Probability Calculator
Enter probabilities as fractions (1/6), decimals (0.5), percentages (50%), or whole numbers 1–100 (treated as %).
- P(A) = favorable / total = 1 / 2
- P(A) = 0.5 = 50%
| P(A) | Value |
|---|---|
| Fraction | 1/2 |
| Decimal | 0.5 |
| Percentage | 50% |
P(A) = favorable / total
How Probability Calculations Work
Probability measures how likely an event is to occur, expressed as a number between 0 (impossible) and 1 (certain). The classical definition applies when all outcomes are equally likely: P(A) = (number of favorable outcomes) ÷ (total number of outcomes). A fair coin has two equally likely faces, so P(heads) = 1/2 = 0.5 = 50%. A standard six-sided die has six equally likely faces, so P(rolling a 4) = 1/6 ≈ 16.67%. This calculator accepts favorable and total counts and returns the probability as a simplified fraction, decimal, and percentage simultaneously.

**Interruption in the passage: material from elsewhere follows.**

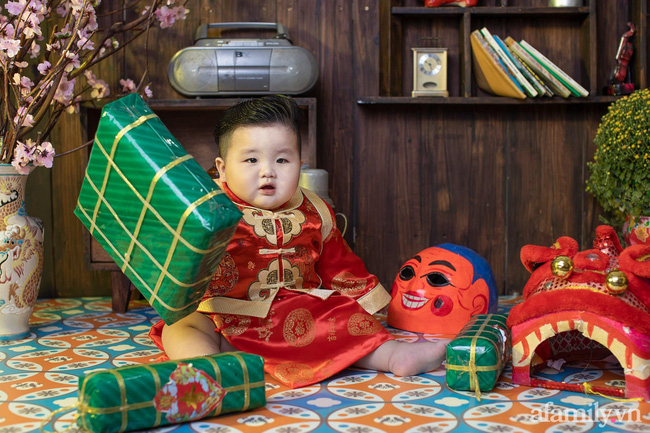
Where is `radio`? radio is located at coordinates (240, 64).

The complement rule states that an event either happens or it does not: P(not A) = 1 − P(A). If the chance of rain is 30%, the chance of no rain is 70%. Complements are essential when direct counting is awkward — it is often easier to count failures than successes. Enter any valid probability between 0 and 1 (or as a percent) and the tool computes its complement instantly.
For two independent events A and B, the joint probability P(A and B) equals P(A) × P(B). Independence means one outcome does not influence the other — two coin flips, two dice rolls, or drawing with replacement. The union rule for any two events is P(A or B) = P(A) + P(B) − P(A and B), which avoids double-counting outcomes that satisfy both events. Conditional probability P(A|B) = P(A and B) / P(B) updates your belief about A after learning B occurred.
Classic dice example: when rolling two fair dice, there are 36 equally likely ordered pairs. Exactly six pairs sum to 7 — (1,6), (2,5), (3,4), (4,3), (5,2), (6,1) — so P(sum = 7) = 6/36 = 1/6 ≈ 16.67%. Card problems, lottery odds, and genetics Punnett squares all use the same counting logic. Always verify that outcomes are equally likely before applying the favorable-over-total formula; weighted spinners and biased coins require different models.
Results appear as simplified fractions (using the fraction calculator logic), exact decimals, and rounded percentages. Use single-event mode for straightforward counting problems, complement mode for "at least one" scenarios via 1 − P(none), and two-event mode when combining independent probabilities. For random simulations and repeated trials, pair this tool with the random number generator to model experiments numerically.
Probability underpins statistics, risk assessment, game design, and machine learning. Whether you are checking homework on coin flips, estimating inspection defect rates, or explaining why a 90% success rate repeated twice is not 180%, this calculator keeps the arithmetic transparent with step-by-step working shown below each result.
Examples
| Example | Result |
|---|---|
| Fair coin flip P(heads) | 1/2 = 50% |
| Two dice sum equals 7 | 1/6 ≈ 16.67% |
| Die roll P(even number) | 3/6 = 50% |
| Complement of P = 0.25 | P(not A) = 0.75 |
| P(A)=0.4 and P(B)=0.5 independent, P(A and B) | 0.20 |
| Deck: P(heart) | 13/52 = 1/4 = 25% |
| P(A)=0.3, P(B)=0.6 independent, P(A or B) | 0.72 |
Frequently asked questions
There are 36 equally likely outcomes and 6 ways to get sum 7, so P = 6/36 = 1/6 ≈ 16.67%.
Independent events do not affect each other. P(A and B) = P(A) × P(B) only when A and B are independent.
P(not A) = 1 − P(A). If P(rain) = 0.3, then P(no rain) = 0.7.